In 2021, the average annual CPI inflation rate will significantly exceed the acceptable deviation from the NBP target (+/- 1% range around 2.5%). There is no doubt that the risks of inflationary pressures spiraling out of control have increased. This is supported by the path of core prices, whose dynamics remained constant at 4%. It can rise from these ceilings after lifting restrictions. This is also supported by a healthy labor market recovering from the pandemic in good shape. Finally: strong economic growth also speaks of it – the dynamics of GDP this year and next should exceed 5%.
However, the MPC statement beats caution and conservatism. Threats are still being underestimated. It is absurd to look in the document for a shadow to announce that there may be an increase at any moment. As a result, it should be viewed from the perspective of a bucket of cold, even icy water pouring over the hot heads of market participants. The still-existing aversion to the stronger zloty can also be of importance to the position of the decision makers.

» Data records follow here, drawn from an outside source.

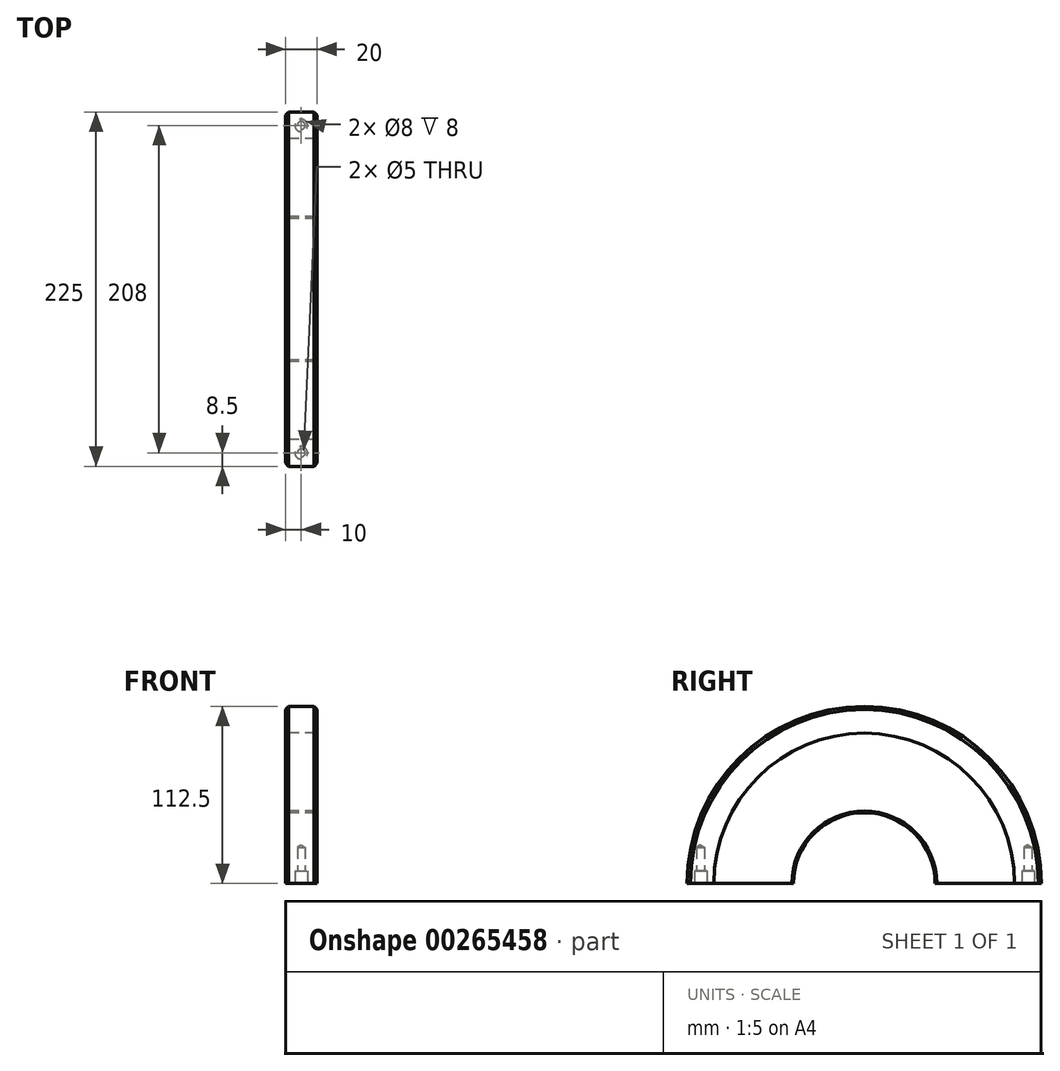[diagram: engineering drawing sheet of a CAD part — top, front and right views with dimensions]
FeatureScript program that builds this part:
annotation { "Feature Type Name" : "Feature", "Feature Type Description" : "" }
export const myFeature = defineFeature(function(context is Context, id is Id, definition is map)
    precondition{}
    {
        {
            var Q0;
            Q0=qCreatedBy(makeId("Front.planeOp"),FACE);
            var sketch = newSketch(context, id + "F0", { "sketchPlane" : qUnion([Q0])});
            skLineSegment(sketch, "E0", {"start": v(-48.97, 0) * mm, "end": v(48.97, 0) * mm, "construction": true});
            skLineSegment(sketch, "E1.bottom", {"start": v(-10, 46) * mm, "end": v(10, 46) * mm});
            skLineSegment(sketch, "E1.top", {"start": v(-10, 45) * mm, "end": v(10, 45) * mm});
            skLineSegment(sketch, "E1.left", {"start": v(-10, 46) * mm, "end": v(-10, 45) * mm});
            skLineSegment(sketch, "E1.right", {"start": v(10, 46) * mm, "end": v(10, 45) * mm});
            skLineSegment(sketch, "E2", {"start": v(0, 12.38) * mm, "end": v(0, -12.38) * mm, "construction": true});
            skSolve(sketch);
        }
        {
            var Q0;
            Q0=makeQuery(id+"F0.imprint","IMPRINT",FACE,{"disambiguationData":[TD([[makeQuery(id+"F0.imprint","IMPRINT",EDGE,{"derivedFrom":sQuery(id+"F0.wireOp",EDGE,"E1.bottom")}),-1.0]])]});
            var Q1;
            Q1=sQuery(id+"F0.wireOp",EDGE,"E0");
            revolve(context, id + "F1", {"entities" : qUnion([Q0]), "axis" : qUnion([Q1]), "revolveType" : RevolveType.FULL});
        }
        {
            var Q0;
            Q0=qCreatedBy(makeId("Front.planeOp"),FACE);
            var sketch = newSketch(context, id + "F2", { "sketchPlane" : qUnion([Q0])});
            skLineSegment(sketch, "E3.bottom", {"start": v(-10, 95.5) * mm, "end": v(10, 95.5) * mm});
            skLineSegment(sketch, "E3.top", {"start": v(-10, 46) * mm, "end": v(10, 46) * mm});
            skLineSegment(sketch, "E3.left", {"start": v(-10, 95.5) * mm, "end": v(-10, 46) * mm});
            skLineSegment(sketch, "E3.right", {"start": v(10, 95.5) * mm, "end": v(10, 46) * mm});
            skLineSegment(sketch, "E4", {"start": v(-46.04, 0) * mm, "end": v(46.04, 0) * mm, "construction": true});
            skSolve(sketch);
        }
        {
            var Q0;
            Q0=makeQuery(id+"F2.imprint","IMPRINT",FACE,{"disambiguationData":[TD([[makeQuery(id+"F2.imprint","IMPRINT",EDGE,{"derivedFrom":sQuery(id+"F2.wireOp",EDGE,"E3.bottom")}),-1.0]])]});
            var Q1;
            Q1=sQuery(id+"F2.wireOp",EDGE,"E4");
            revolve(context, id + "F3", {"entities" : qUnion([Q0]), "axis" : qUnion([Q1]), "revolveType" : RevolveType.FULL});
        }
        {
            var Q0;
            Q0=qCreatedBy(makeId("Front.planeOp"),FACE);
            var sketch = newSketch(context, id + "F4", { "sketchPlane" : qUnion([Q0])});
            skLineSegment(sketch, "E5", {"start": v(-40.4, 0) * mm, "end": v(40.4, 0) * mm, "construction": true});
            skLineSegment(sketch, "E6.bottom", {"start": v(-10, 112.5) * mm, "end": v(10, 112.5) * mm});
            skLineSegment(sketch, "E6.top", {"start": v(-10, 95.5) * mm, "end": v(10, 95.5) * mm});
            skLineSegment(sketch, "E6.left", {"start": v(-10, 112.5) * mm, "end": v(-10, 95.5) * mm});
            skLineSegment(sketch, "E6.right", {"start": v(10, 112.5) * mm, "end": v(10, 95.5) * mm});
            skSolve(sketch);
        }
        {
            var Q0;
            Q0=makeQuery(id+"F4.imprint","IMPRINT",FACE,{"disambiguationData":[TD([[makeQuery(id+"F4.imprint","IMPRINT",EDGE,{"derivedFrom":sQuery(id+"F4.wireOp",EDGE,"E6.bottom")}),-1.0]])]});
            var Q1;
            Q1=sQuery(id+"F4.wireOp",EDGE,"E5");
            revolve(context, id + "F5", {"entities" : qUnion([Q0]), "axis" : qUnion([Q1]), "revolveType" : RevolveType.FULL});
        }
        {
            var Q0;
            Q0=qCreatedBy(makeId("Right.planeOp"),FACE);
            var sketch = newSketch(context, id + "F6", { "sketchPlane" : qUnion([Q0])});
            skLineSegment(sketch, "E7", {"start": v(-50, 95.16) * mm, "end": v(-50, 125.78) * mm});
            skLineSegment(sketch, "E8", {"start": v(-30, 145.78) * mm, "end": v(30, 145.78) * mm});
            skLineSegment(sketch, "E9", {"start": v(50, 125.78) * mm, "end": v(50, 95.16) * mm});
            skPoint(sketch, "E10.visualSharp", {"position": v(50, 145.78) * mm});
            skArc(sketch, "E10.filletArc", {"start": v(50, 125.78) * mm, "mid": v(44.14, 139.92) * mm, "end": v(30, 145.78) * mm});
            skPoint(sketch, "E11.visualSharp", {"position": v(-50, 145.78) * mm});
            skArc(sketch, "E11.filletArc", {"start": v(-30, 145.78) * mm, "mid": v(-44.14, 139.92) * mm, "end": v(-50, 125.78) * mm});
            skPoint(sketch, "E12", {"position": v(50, 100.78) * mm});
            skSolve(sketch);
        }
        {
            var Q0;
            Q0=qCreatedBy(makeId("Top.planeOp"),FACE);
            var Q1;
            Q1=sQuery(id+"F6.wireOp",VERTEX,"E7.start");
            cPlane(context, id + "F7", {"entities" : qUnion([Q0, Q1]), "cplaneType" : CPlaneType.PLANE_POINT, "offset" : 25 * mm, "width" : 150 * mm, "height" : 150 * mm});
        }
        {
            var Q0;
            Q0=makeQuery(id+"F5.opRevolve","SWEPT_EDGE",EDGE,{"disambiguationData":[OSD([sQuery(id+"F4.wireOp",EDGE,"E6.bottom"),sQuery(id+"F4.wireOp",EDGE,"E6.right")])]});
            var Q1;
            Q1=makeQuery(id+"F5.opRevolve","SWEPT_EDGE",EDGE,{"disambiguationData":[OSD([sQuery(id+"F4.wireOp",EDGE,"E6.bottom"),sQuery(id+"F4.wireOp",EDGE,"E6.left")])]});
            chamfer(context, id + "F8", {"entities" : qUnion([Q0, Q1]), "width" : 2 * mm, "tangentPropagation" : true});
        }
        {
            var Q0;
            Q0=qCreatedBy(makeId("Front.planeOp"),FACE);
            var sketch = newSketch(context, id + "F9", { "sketchPlane" : qUnion([Q0])});
            skLineSegment(sketch, "E13.bottom", {"start": v(-10, 0) * mm, "end": v(10, 0) * mm});
            skLineSegment(sketch, "E13.top", {"start": v(-10, -115) * mm, "end": v(10, -115) * mm});
            skLineSegment(sketch, "E13.left", {"start": v(-10, 0) * mm, "end": v(-10, -115) * mm});
            skLineSegment(sketch, "E13.right", {"start": v(10, 0) * mm, "end": v(10, -115) * mm});
            skSolve(sketch);
        }
        {
            var Q0;
            Q0=qSketchRegion(id+"F9",true);
            extrude(context, id + "F10", {"entities" : qUnion([Q0]), "operationType" : NewBodyOperationType.REMOVE, "endBound" : BoundingType.THROUGH_ALL, "depth" : 25 * mm, "hasSecondDirection" : true, "secondDirectionBound" : SecondDirectionBoundingType.THROUGH_ALL, "secondDirectionOppositeDirection" : true, "secondDirectionDepth" : 25 * mm});
        }
        {
            var Q0;
            {var subQ0=sQuery(id+"F4.wireOp",EDGE,"E6.right");var subQ1=sQuery(id+"F4.wireOp",EDGE,"E6.left");var subQ2=sQuery(id+"F4.wireOp",EDGE,"E6.bottom");Q0=makeQuery(id+"F10.boolean.opBoolean","COPY",FACE,{"disambiguationData":[TD([makeQuery(id+"F5.opRevolve","SWEPT_FACE",FACE,{"disambiguationData":[OSD([subQ2])]}),makeQuery(id+"F5.opRevolve","SWEPT_FACE",FACE,{"disambiguationData":[OSD([sQuery(id+"F4.wireOp",EDGE,"E6.top")])]}),makeQuery(id+"F5.opRevolve","SWEPT_FACE",FACE,{"disambiguationData":[OSD([subQ1])]}),makeQuery(id+"F5.opRevolve","SWEPT_FACE",FACE,{"disambiguationData":[OSD([subQ0])]}),makeQuery(id+"F8.opChamfer","BLEND_FACE",FACE,{"disambiguationData":[OSD([subQ2,subQ1])]}),makeQuery(id+"F8.opChamfer","BLEND_FACE",FACE,{"disambiguationData":[OSD([subQ2,subQ0])]})]),OD(0.0)],"derivedFrom":makeQuery(id+"F10.opExtrude","SWEPT_FACE",FACE,{"disambiguationData":[OSD([sQuery(id+"F9.wireOp",EDGE,"E13.bottom")])]})});}
            var sketch = newSketch(context, id + "F11", { "sketchPlane" : qUnion([Q0])});
            skCircle(sketch, "E14", {"center": v(0, 104) * mm, "radius": 4 * mm});
            skLineSegment(sketch, "E15", {"start": v(0, 112.5) * mm, "end": v(0, 95.5) * mm, "construction": true});
            skPoint(sketch, "E16.MirrorP", {"position": v(0, -104) * mm});
            skCircle(sketch, "E17.MirrorC", {"center": v(0, -104) * mm, "radius": 4 * mm});
            skSolve(sketch);
        }
        {
            var Q0;
            Q0 = qSketchRegion(id + "F11", true);
            extrude(context, id + "F12", {"entities" : qUnion([Q0]), "operationType" : NewBodyOperationType.REMOVE, "oppositeDirection" : true, "depth" : 8 * mm});
        }
        {
            var Q0;
            Q0=makeQuery(id+"F12.boolean.opBoolean","COPY",FACE,{"derivedFrom":makeQuery(id+"F12.opExtrude","CAP_FACE",FACE,{"disambiguationData":[OSD([sQuery(id+"F11.wireOp",EDGE,"E14")])],"isStart":false})});
            var sketch = newSketch(context, id + "F13", { "sketchPlane" : qUnion([Q0])});
            skPoint(sketch, "E18.0", {"position": v(0, 104) * mm});
            skPoint(sketch, "E18.1", {"position": v(0, -104) * mm});
            skSolve(sketch);
        }
        {
            var Q0;
            Q0=sQuery(id+"F13.wireOp",VERTEX,"E18.0");
            var Q1;
            Q1=sQuery(id+"F13.wireOp",VERTEX,"E18.1");
            var Q2;
            Q2=makeQuery(id+"F5.opRevolve","SWEPT_BODY",BODY,{"disambiguationData":[OSD([sQuery(id+"F4.wireOp",EDGE,"E6.bottom"),sQuery(id+"F4.wireOp",EDGE,"E6.top"),sQuery(id+"F4.wireOp",EDGE,"E6.left"),sQuery(id+"F4.wireOp",EDGE,"E6.right")])]});
            hole(context, id + "F14", {"style" : HoleStyle.SIMPLE, "endStyle" : HoleEndStyle.BLIND, "standardTappedOrClearance" : lookupTablePath({ "standard" : "ISO", "engagement" : "75%", "pitch" : "1 mm", "size" : "M6", "type" : "Tapped" }), "standardBlindInLast" : lookupTablePath({ "standard" : "ISO", "engagement" : "75%", "pitch" : "1 mm", "size" : "M6", "type" : "Tapped" }), "holeDiameter" : 5 * mm, "showTappedDepth" : true, "holeDepth" : 15 * mm, "tappedDepth" : 12 * mm, "tapClearance" : 3, "locations" : qUnion([Q0, Q1]), "scope" : qUnion([Q2]), "majorDiameter" : 6 * mm});
        }
    });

The market wanted so much to believe in the possibility of a rate hike this year that it almost forgot the characteristics of the National Bank of Poland – the region’s most moderate central bank. As a result, the high level of expectations was painfully eliminated. Our opinion confirmed that a tightening faster than in the middle of 2022 is the last resort of the Polish monetary authorities, and the positive impact of this factor on the zloty has been exhausted. Ba! It has even become a threat to the Polish currency, which was confirmed by Wednesday’s session.
Yesterday morning’s market assessment assumed that the cost of money would rise by about 35 basis points over a six-month horizon. For comparison, the CZK and the forint reduced the upward movement by about 55 basis points. The difference is that other central bankers in the region have clearly announced a tightening of measures.
They warn that increases are closer than the market assumes (Czech Republic) or clearly indicate they will happen in June (Hungary). However, President Adam Glapinsky did not offer an exit strategy from the crisis policy, the culmination of which was to raise interest rates next year. More information on the MPC’s plans will be made available through the online conference on Friday.